Sir - When I was briefly a psychiatric in-patient in Surrey on four occasions in the 1980s, all of which could have been avoided, had the treatment I received not been so utterly abominable, the cause for concern was the sometimes brutal, ignorant, callous and mocking attitude of nurses towards the patients, not the opposite.

Having said that, 1,605 incidents, the vast majority of which are clearly trivial, involving 1,700 staff in one year in Oxfordshire (Oxford Mail, August 6), does not strike me as being disturbing and, to some extent, is "part of the job" just as, for example, is the occasional theft of cash and personal effects. Any serious physical violence, however, is obviously indicative of the shortcomings of the service.

I was constantly struck by the differences in the quality of nurses, wondering why some, both indigenous and foreign, were not psychiatrists, being more knowledgeable, compassionate and saner than some doctors, and why others were ever allowed to wear the uniform at all, having entered the profession for motley reasons which self-evidently had precious little to do with vocation. This was apparently before the age of reliance on agencies, which adds another dimension to the problem.

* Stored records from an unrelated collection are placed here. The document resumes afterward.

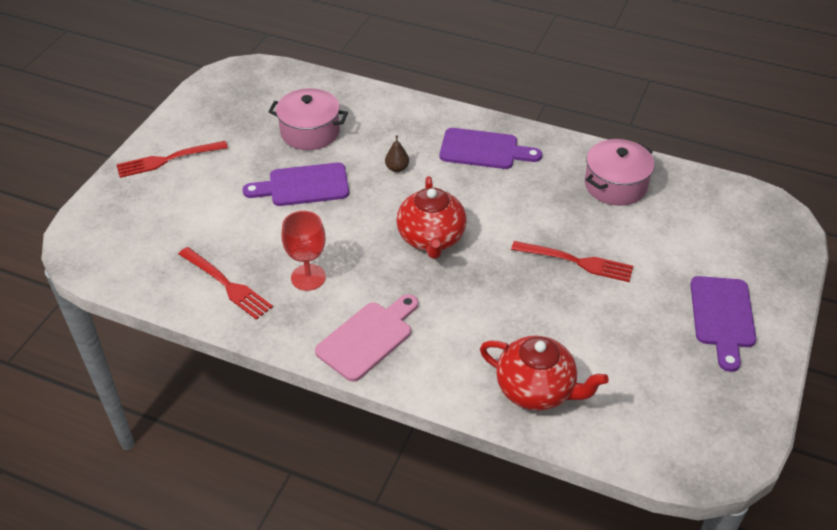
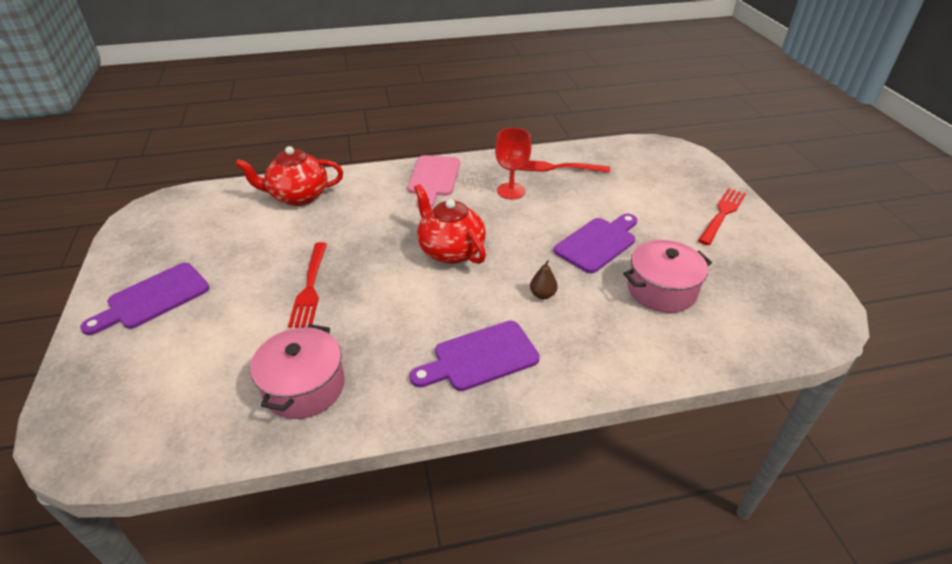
camera: 145 degrees right, 5 degrees down
red fork [511,241,633,282] -> red fork turned 75 degrees counterclockwise [288,242,327,328]
purple cutting board [690,276,756,372] -> purple cutting board turned 105 degrees counterclockwise [80,263,210,335]

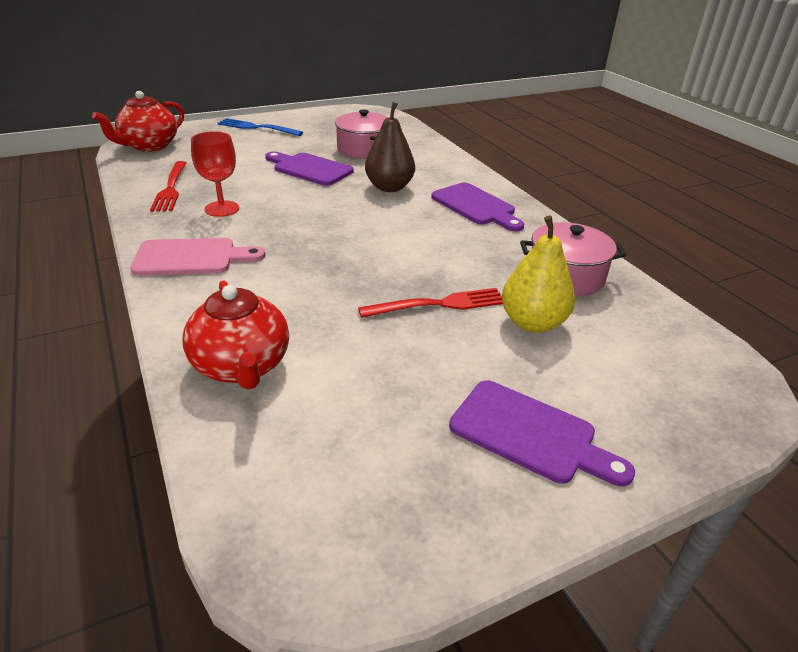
camera: 105 degrees left, 5 degrees down
red teapot [414,184,486,264] -> red teapot moved to [92,91,184,152]
brown pear [530,260,558,299] -> brown pear [365,102,415,192], size x2.08
red fork [698,188,746,245] -> blue fork [218,118,303,136]
none -> yellow pear [502,216,575,333]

Another source of considerable tension was that, in acute admission wards, schizophrenics, manic depressives, neurotics, anorexics and assorted drug addicts were thrown together.

I almost laughed at the figure of "77 medication errors" in a year. It could be argued that I alone was on the receiving end of that number over a three-year period.

What constitutes a "medication error" in psychiatry - scarcely an exact science?

It is alarmingly retrogressive that, with whatever degree of justification, it is felt that the wards in the Warneford Hospital in Oxford need to be locked.